* _What the exercise asks_: Copy all lines holding the word "Черное" from the entries.

START Source material

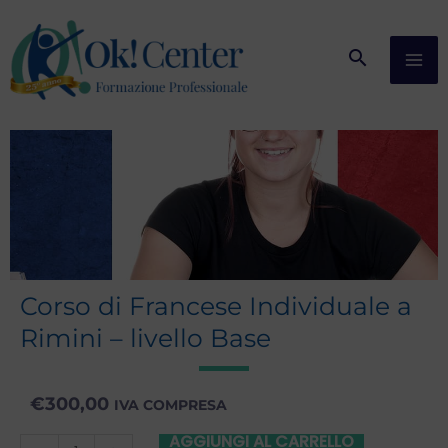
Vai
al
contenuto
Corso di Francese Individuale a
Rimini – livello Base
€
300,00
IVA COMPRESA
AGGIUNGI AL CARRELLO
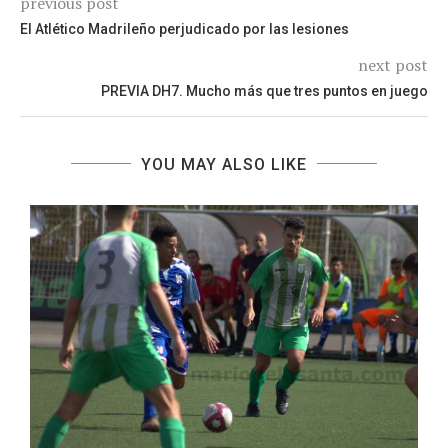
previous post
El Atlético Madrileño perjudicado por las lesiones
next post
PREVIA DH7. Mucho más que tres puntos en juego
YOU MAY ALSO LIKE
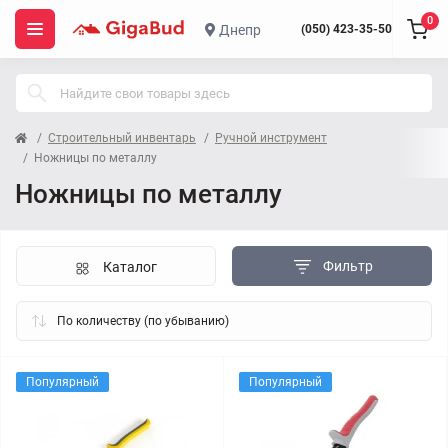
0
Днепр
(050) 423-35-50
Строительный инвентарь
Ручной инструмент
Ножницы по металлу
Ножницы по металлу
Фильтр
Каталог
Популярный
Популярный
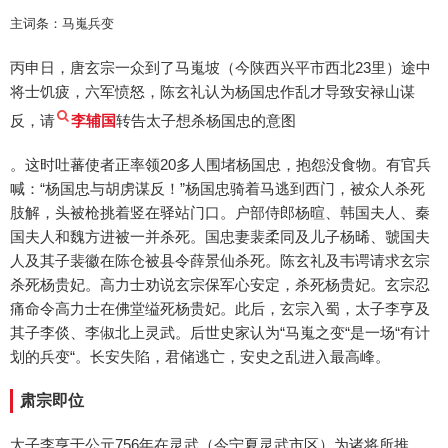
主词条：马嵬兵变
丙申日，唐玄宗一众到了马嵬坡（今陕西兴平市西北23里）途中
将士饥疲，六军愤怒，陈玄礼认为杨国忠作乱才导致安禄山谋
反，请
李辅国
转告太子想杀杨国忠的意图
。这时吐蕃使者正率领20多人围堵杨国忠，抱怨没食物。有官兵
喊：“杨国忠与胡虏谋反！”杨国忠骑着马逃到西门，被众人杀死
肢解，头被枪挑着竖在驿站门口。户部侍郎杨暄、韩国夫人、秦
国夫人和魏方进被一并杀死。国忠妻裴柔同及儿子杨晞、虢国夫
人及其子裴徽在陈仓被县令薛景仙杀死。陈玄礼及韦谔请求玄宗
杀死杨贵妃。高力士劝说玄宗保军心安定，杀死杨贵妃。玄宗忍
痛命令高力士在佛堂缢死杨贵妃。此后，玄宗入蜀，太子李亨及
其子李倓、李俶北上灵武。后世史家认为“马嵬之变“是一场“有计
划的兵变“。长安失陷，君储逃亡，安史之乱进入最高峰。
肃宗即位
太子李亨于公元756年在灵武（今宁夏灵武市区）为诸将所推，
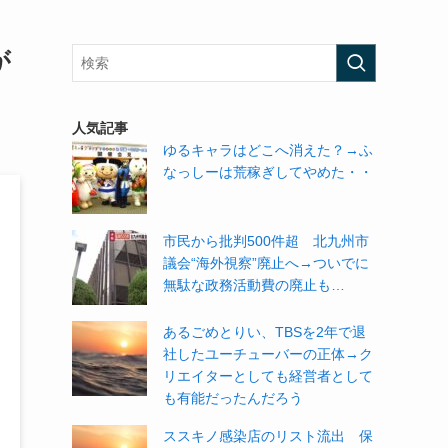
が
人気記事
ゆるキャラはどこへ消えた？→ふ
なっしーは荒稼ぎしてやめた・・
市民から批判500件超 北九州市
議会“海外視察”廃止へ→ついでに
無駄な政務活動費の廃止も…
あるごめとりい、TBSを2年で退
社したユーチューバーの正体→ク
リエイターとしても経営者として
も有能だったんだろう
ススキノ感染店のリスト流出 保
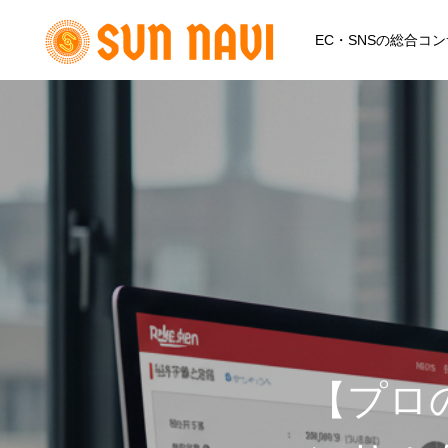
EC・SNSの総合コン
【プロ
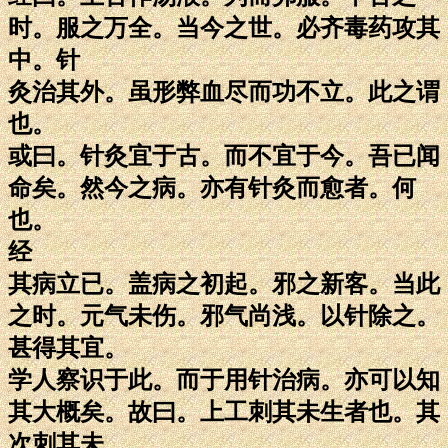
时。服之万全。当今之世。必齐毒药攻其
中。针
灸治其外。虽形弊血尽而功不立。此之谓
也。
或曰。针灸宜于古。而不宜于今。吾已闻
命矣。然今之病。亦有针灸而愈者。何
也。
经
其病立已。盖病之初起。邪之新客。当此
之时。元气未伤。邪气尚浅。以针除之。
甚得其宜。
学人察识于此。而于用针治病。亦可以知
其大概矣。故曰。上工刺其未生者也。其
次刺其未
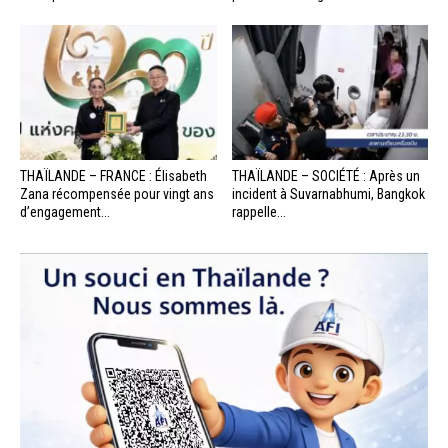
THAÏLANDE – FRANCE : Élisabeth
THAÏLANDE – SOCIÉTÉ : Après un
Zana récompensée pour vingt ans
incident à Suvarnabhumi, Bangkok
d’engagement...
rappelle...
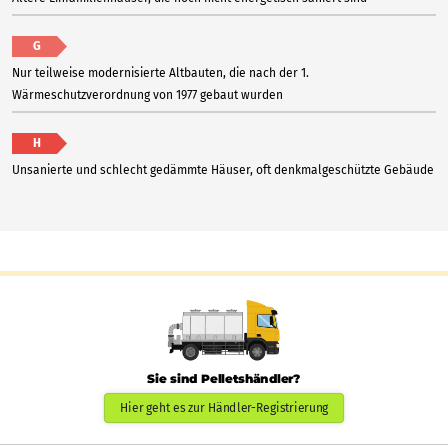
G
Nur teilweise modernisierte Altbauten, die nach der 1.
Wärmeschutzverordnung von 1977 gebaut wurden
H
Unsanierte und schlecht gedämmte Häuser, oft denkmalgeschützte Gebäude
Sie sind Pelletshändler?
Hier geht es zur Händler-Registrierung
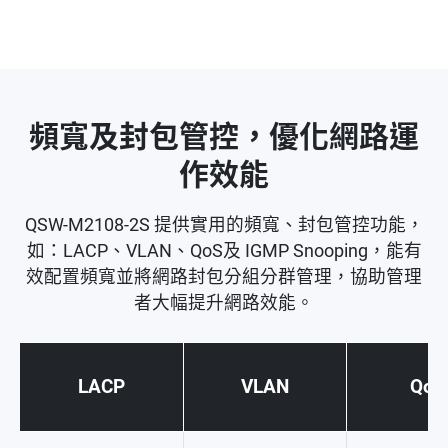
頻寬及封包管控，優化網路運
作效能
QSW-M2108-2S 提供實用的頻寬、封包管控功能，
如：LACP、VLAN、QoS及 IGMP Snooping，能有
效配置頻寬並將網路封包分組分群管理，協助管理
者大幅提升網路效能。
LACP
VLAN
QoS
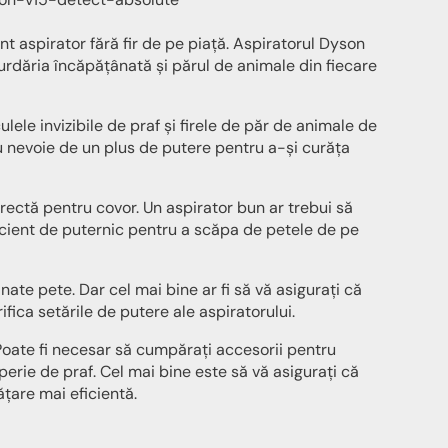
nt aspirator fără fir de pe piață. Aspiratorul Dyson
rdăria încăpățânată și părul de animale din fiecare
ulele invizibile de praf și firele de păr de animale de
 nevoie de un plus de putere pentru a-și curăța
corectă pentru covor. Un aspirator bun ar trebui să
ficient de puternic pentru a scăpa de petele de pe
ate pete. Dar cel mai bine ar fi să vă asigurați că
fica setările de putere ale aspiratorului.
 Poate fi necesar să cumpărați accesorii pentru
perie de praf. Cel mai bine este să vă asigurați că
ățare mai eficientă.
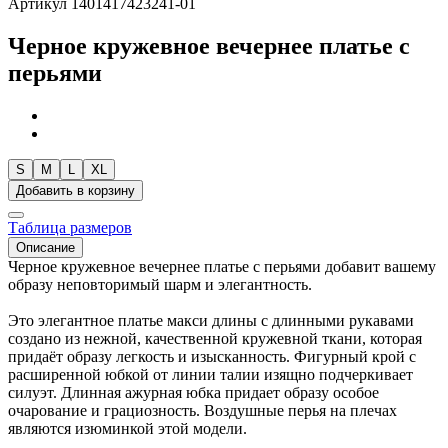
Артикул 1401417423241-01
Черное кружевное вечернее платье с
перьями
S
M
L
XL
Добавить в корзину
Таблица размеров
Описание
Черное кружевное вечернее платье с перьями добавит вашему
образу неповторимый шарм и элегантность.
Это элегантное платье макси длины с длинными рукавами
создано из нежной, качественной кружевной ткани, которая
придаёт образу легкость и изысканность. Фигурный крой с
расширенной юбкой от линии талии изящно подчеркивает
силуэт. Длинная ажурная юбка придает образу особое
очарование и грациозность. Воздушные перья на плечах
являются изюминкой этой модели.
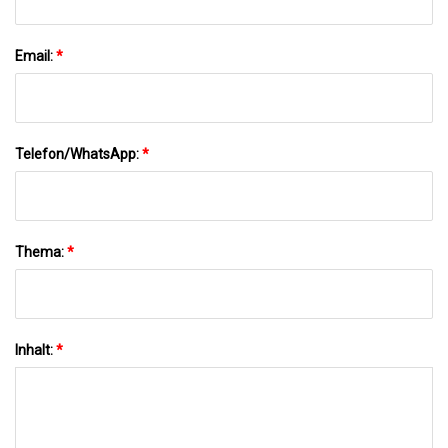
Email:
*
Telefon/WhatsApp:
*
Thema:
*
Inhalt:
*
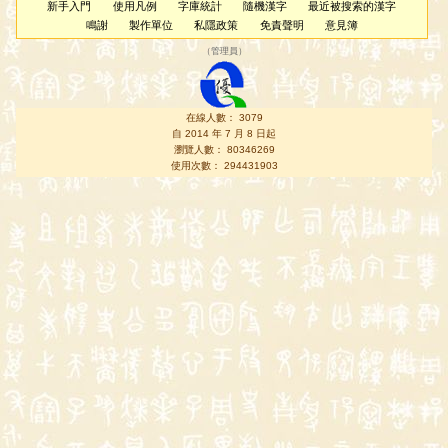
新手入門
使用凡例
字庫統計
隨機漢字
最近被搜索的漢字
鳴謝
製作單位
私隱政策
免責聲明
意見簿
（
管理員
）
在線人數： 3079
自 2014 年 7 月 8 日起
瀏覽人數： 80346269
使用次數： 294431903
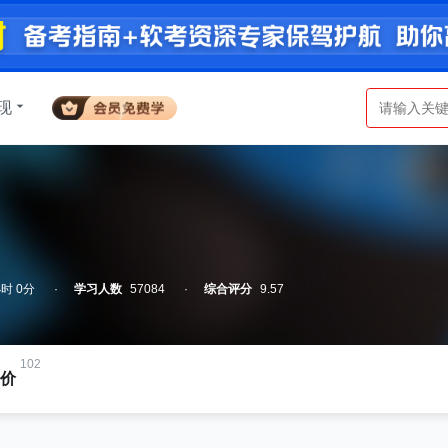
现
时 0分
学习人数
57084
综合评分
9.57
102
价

END Source material

* _Answer box_:
Черное кружевное вечернее платье с
Черное кружевное вечернее платье с перьями добавит вашему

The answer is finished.